- Directed by: J. Om Prakash
- Written by: Om Prakash, Jagdish Kanwal
- Produced by: J. Om Prakash
- Starring: Kishore Kumar Anoop Kumar Anita Guha Om Prakash Tun Tun Raj Mehra Bhagwan Dada
- Music by: Madan Mohan
- Release date: 1959;
- Country: India
- Language: Hindi

= Chacha Zindabad =

1959 film directed by J. Om Prakash

Chacha Zindabad is a 1959 Indian comedy and drama film directed by J. Om Prakash and starring Kishore Kumar, Anita Guha and Tun Tun and Om Prakash.

== Plot ==
The protagonist is portrayed as a Westernized individual whose parents wish for him to marry a traditional girl, played by Anita Guha. The character is depicted as a freak, contrasting sharply with his prospective bride, who is good at classical dance and music. The two characters enter into a pact to show their disapproval of each other to their parents. They gradually develop genuine feelings for each other and fall in love.

==Cast==
- Kishore Kumar
- Anita Guha
- Om Prakash
- Anoop Kumar
- Bhagwan Dada
- Raj Mehra
- Sunder
- Tun Tun
- Manorama
- Rammohan Sharma
- Gajanan Jagirdar
- Keshav Rana
- Edwina

== Production ==
Chacha Zindabad was produced and directed by Om Prakash.
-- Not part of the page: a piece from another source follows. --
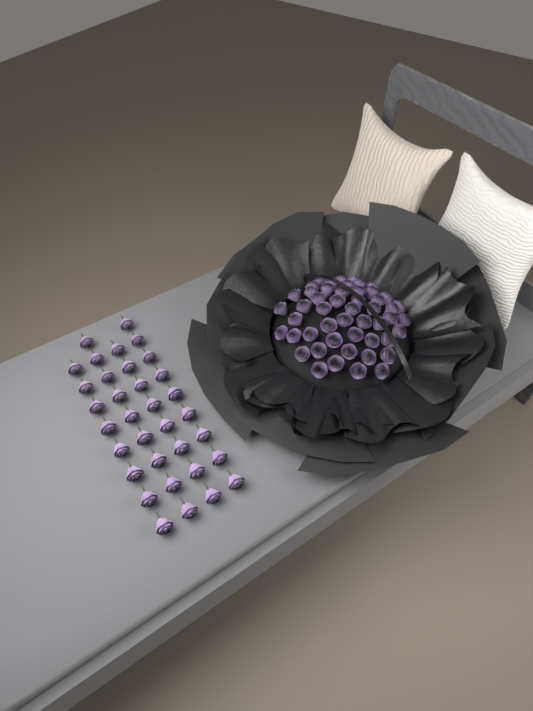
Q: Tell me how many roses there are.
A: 84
Anita Guha starred as the heroine. The film was produced under Om Prakash's own banner "Light and Shade". Anoop Kumar played a supporting role in the film.

== Music ==
Music was by Madan Mohan. In an interview, Lata Mangeshkar recalled an experience from her career. Following the recording of a song which featured a classical singer adopting a ramba-samba style to attract her boyfriend, she suggested that the song be sung by someone else, as she didn't enjoy the recording process. After some initial protests from Om Prakash, he ultimately agreed to her request and the song was later sung by Asha Bhosle.

Track listing

| No. | Title | Singer(s) | Length |
|---|---|---|---|
| 1. | "Preetam Daras Dikhao (Raga Lalit)" (version 1) | Lata Mangeshkar, Manna Dey | 4:53 |
| 2. | "Ae Haseeno Nazneeno" | Kishore Kumar | 5:52 |
| 3. | "Jao Ji Jao Tumhein Maan Liya Saiyan" | Asha Bhosle | 4:45 |
| 4. | "Bach Gaye Hum Dono Phanste Phanste (Tera Mera Chacha ZIndabad)" | Lata Mangeshkar, Kishore Kumar | 6:12 |
| 5. | "Nazren Utha Ke Zara Dekh Le" | Asha Bhosle | 4:02 |
| 6. | "Des Chhudaye Bhes Chhudaye" | Kishore Kumar | 7:19 |
| 7. | "Bairan Neend Na Aaye (Raga Kafi)" | Lata Mangeshkar | 3:14 |
| 8. | "Badi Cheez Hai Pyar Mohabbat" | Kishore Kumar, Lata Mangeshkar | 3:22 |

== Reception ==
Outlook recalls a scene during which the character played Kishore Kunar climbs a water tank while being drunk as a symbol of the "free spirit" of the actor. Filmindia was very critical of the film and found it neither amusing nor intelligent.
The film was however described as "a hilarious comedy" by Sathya Sara and Abrar Alvi. According to Silhouette Magazine, the movie was a hit in 1959.